Desde nossa vida, até nossas capacidades e qualidades, passando por todos os
nossos bens.
Assim seremos
livres, pois só é realmente livre quem é justo, e põe nas mãos de Deus tudo o
que d’Ele recebeu.
Daria indícios de
loucura quem, tendo perdido alguma coisa dentro de um teatro, fosse procurá-la
do lado de fora, alegando que a rua está mais iluminada. E o que faz o mundo
hodierno? Por ter-se afundado no egoísmo, corre atrás da felicidade onde ela não
se encontra. Proclamando que a liberdade consiste em entregar-se à sanha das
paixões e das más inclinações, vai à procura da felicidade no vício, no pecado
e em quantas loucuras, onde encontra, não a felicidade, mas a frustração, a
depressão e, por vezes, as doenças.
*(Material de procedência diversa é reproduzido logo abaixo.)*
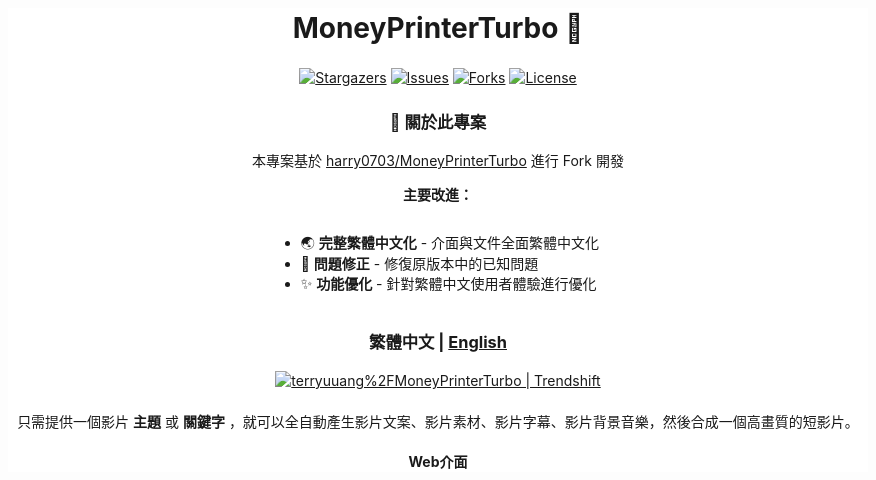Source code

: <div align="center">
<h1 align="center">MoneyPrinterTurbo 💸</h1>

<p align="center">
  <a href="https://github.com/terryuuang/MoneyPrinterTurbo/stargazers"><img src="https://img.shields.io/github/stars/terryuuang/MoneyPrinterTurbo.svg?style=for-the-badge" alt="Stargazers"></a>
  <a href="https://github.com/terryuuang/MoneyPrinterTurbo/issues"><img src="https://img.shields.io/github/issues/terryuuang/MoneyPrinterTurbo.svg?style=for-the-badge" alt="Issues"></a>
  <a href="https://github.com/terryuuang/MoneyPrinterTurbo/network/members"><img src="https://img.shields.io/github/forks/terryuuang/MoneyPrinterTurbo.svg?style=for-the-badge" alt="Forks"></a>
  <a href="https://github.com/terryuuang/MoneyPrinterTurbo/blob/main/LICENSE"><img src="https://img.shields.io/github/license/terryuuang/MoneyPrinterTurbo.svg?style=for-the-badge" alt="License"></a>
</p>

<h3>📢 關於此專案</h3>
<p>本專案基於 <a href="https://github.com/harry0703/MoneyPrinterTurbo">harry0703/MoneyPrinterTurbo</a> 進行 Fork 開發</p>
<p><strong>主要改進：</strong></p>
<ul style="text-align: left; display: inline-block;">
  <li>🌏 <strong>完整繁體中文化</strong> - 介面與文件全面繁體中文化</li>
  <li>🔧 <strong>問題修正</strong> - 修復原版本中的已知問題</li>
  <li>✨ <strong>功能優化</strong> - 針對繁體中文使用者體驗進行優化</li>
</ul>
<br>

<h3>繁體中文 | <a href="README-en.md">English</a></h3>
<div align="center">
  <a href="https://trendshift.io/repositories/8731" target="_blank"><img src="https://trendshift.io/api/badge/repositories/8731" alt="terryuuang%2FMoneyPrinterTurbo | Trendshift" style="width: 250px; height: 55px;" width="250" height="55"/></a>
</div>
<br>
只需提供一個影片 <b>主題</b> 或 <b>關鍵字</b> ，就可以全自動產生影片文案、影片素材、影片字幕、影片背景音樂，然後合成一個高畫質的短影片。
<br>

<h4>Web介面</h4>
Dessa maneira, o egoísmo, fustigado por
Nosso Senhor no Evangelho de hoje, já é castigado aqui na Terra, sendo ainda
merecedor da pena eterna.
A verdadeira
alegria está na generosidade virtuosa, pois é nela que o homem cumpre
inteiramente sua finalidade de “conhecer, servir e amar a Deus” neste mundo, de
modo a “ser elevado à vida com Deus no Céu”.7
1Cf. LAGRANGE, OP,
Marie-Joseph. Évangile selon Saint Marc. 5.ed. Paris: J. Gabalda et Fils, 1929,
p.328.
2TUYA, OP, Manuel de. Biblia comentada. Evangelios. Madrid: BAC,
1964, v.V, p.499-500.
3Idem, p.710.
4Idem, p.710-711.
5Cf. SÃO TOMÁS DE AQUINO. Suma Teológica. III, q.14, a.1, ad 2.
6Cf. SÃO TOMÁS DE AQUINO. Suma Teológica. II-II, q.58, a.1.
7Compêndio do Catecismo da Igreja Católica, n.67.